# Wtb: Elgin Robin & Skylark



## tesch (Apr 24, 2016)

Looking for an Elgin Robin and Skylark. Complete bikes ideal. Projects ok. Original or restored ok. On the Robin no fiberglass tanks. Message me or email me at schwinncruisers@gmail.com. Thx much. Andy


----------



## azbug-i (Apr 24, 2016)

@npence might still have his robin for sale


----------



## tesch (Apr 26, 2016)

azbug-i said:


> @npence might still have his robin for sale



If it's the one I'm thinking it had a fiberglass tank. Thx for thinking of me. I appreciate it.


----------



## zedsn (Apr 26, 2016)

I saw Nate's bike last weekend and yes it has a fiberglass tank.


----------



## tesch (May 1, 2016)

Still looking. Thx Andy


----------



## tesch (May 23, 2016)

Still looking. Thx Andy


----------



## tesch (May 31, 2016)

Still looking.


----------



## tesch (Jun 18, 2016)
----------------------------------------
▶ Task requirements
Resume the forum thread about buying an Elgin Robin and Skylark, picking up right after its final line.

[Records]
----------------------------------------
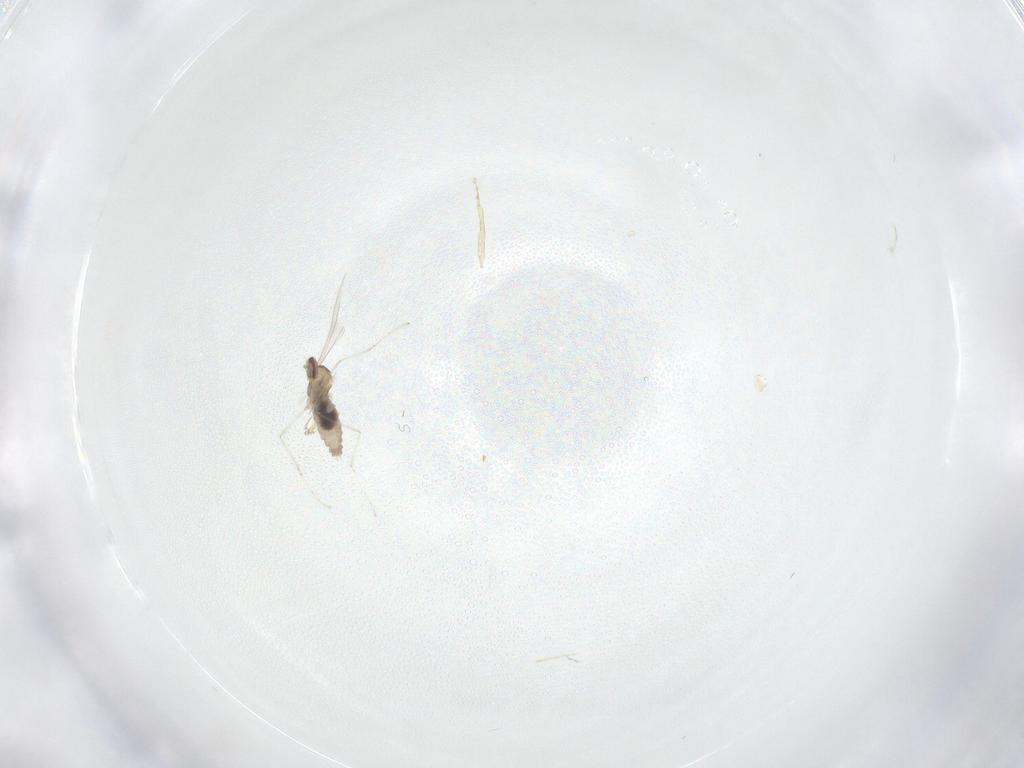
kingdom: Animalia
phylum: Arthropoda
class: Insecta
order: Diptera
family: Cecidomyiidae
----------------------------------------
▶ Task answer
Still looking. Thx


----------



## tesch (Jan 7, 2017)

Still looking. Thx! Andy


----------



## THE STIG (Jan 7, 2017)

Skylark $5500 no shpng


----------



## tesch (Jan 7, 2017)

Thx for sharing. Great bikes! It looks like we're located a little too far away from each other.


----------



## pedal_junky (Jan 7, 2017)

Email sent.


----------



## Freqman1 (Jan 7, 2017)

tesch said:


> Thx for sharing. Great bikes! It looks like we're located a little too far away from each other.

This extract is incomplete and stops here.